╭─ Data records

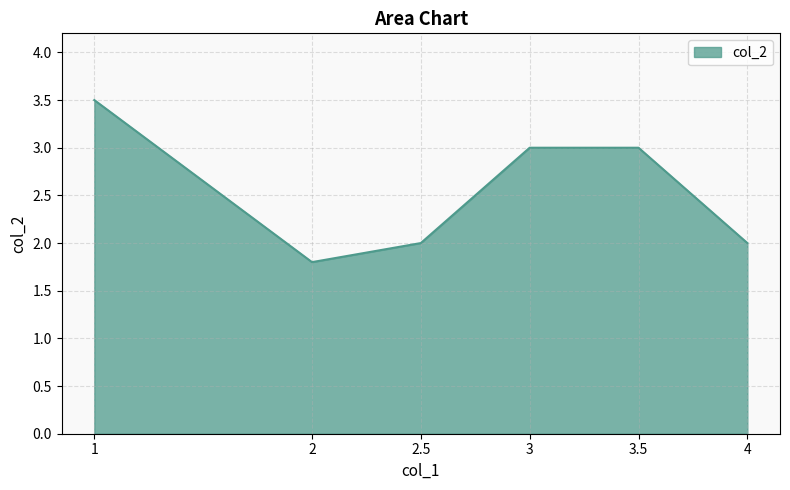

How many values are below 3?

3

╰─
╭─ Data records

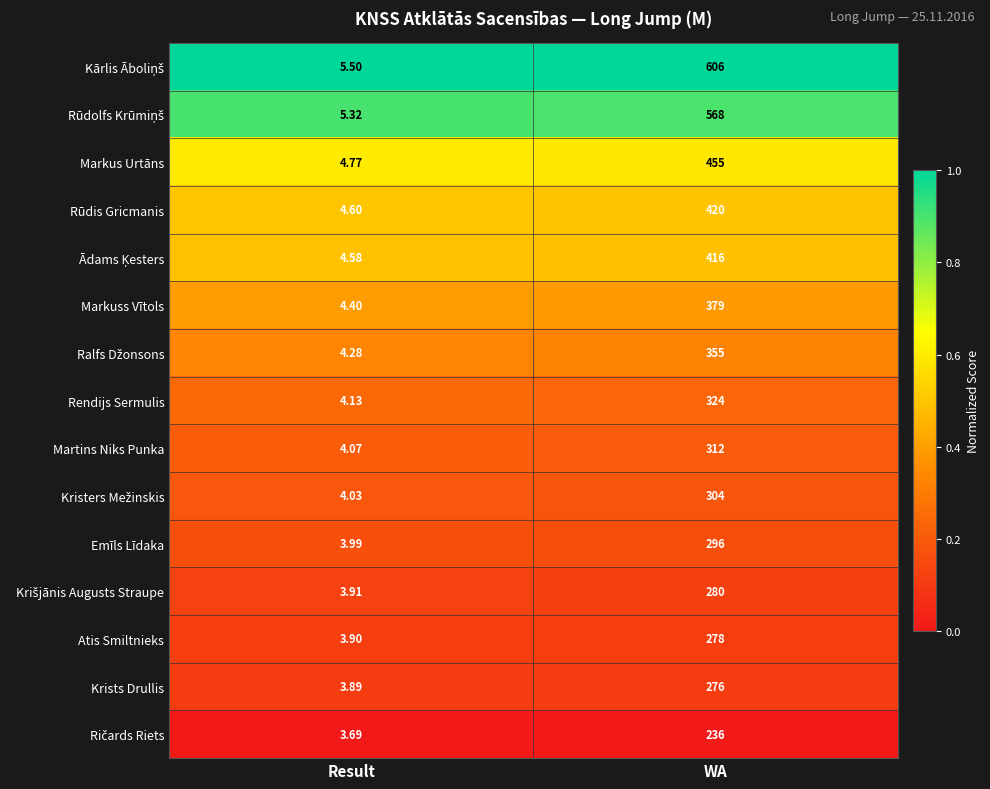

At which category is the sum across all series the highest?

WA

╰─
╭─ Data records

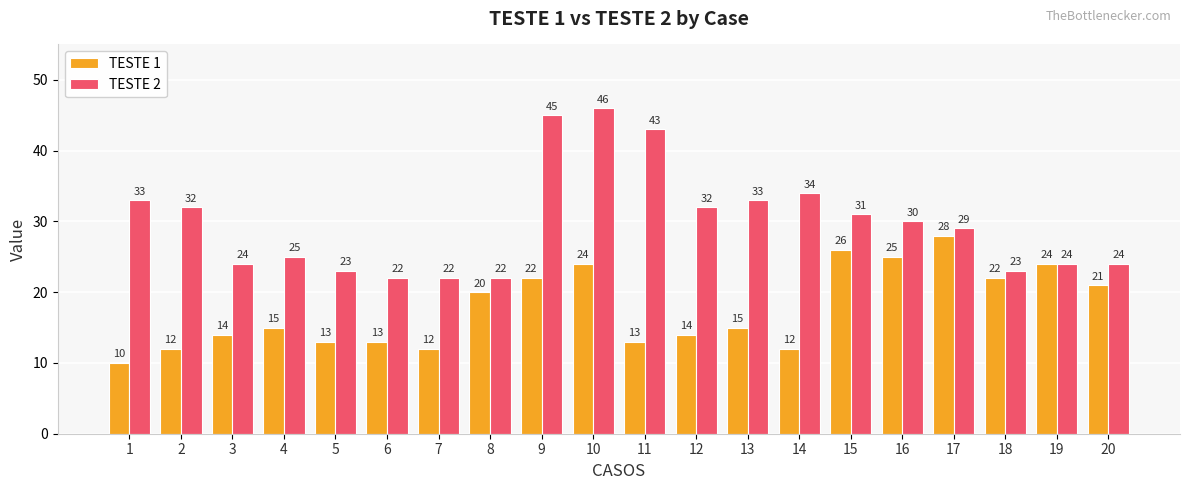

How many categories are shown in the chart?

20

╰─

Aim of the task:
Pull out every line of the records that contains the word "many".

Your solution:
How many values are below 3?
How many categories are shown in the chart?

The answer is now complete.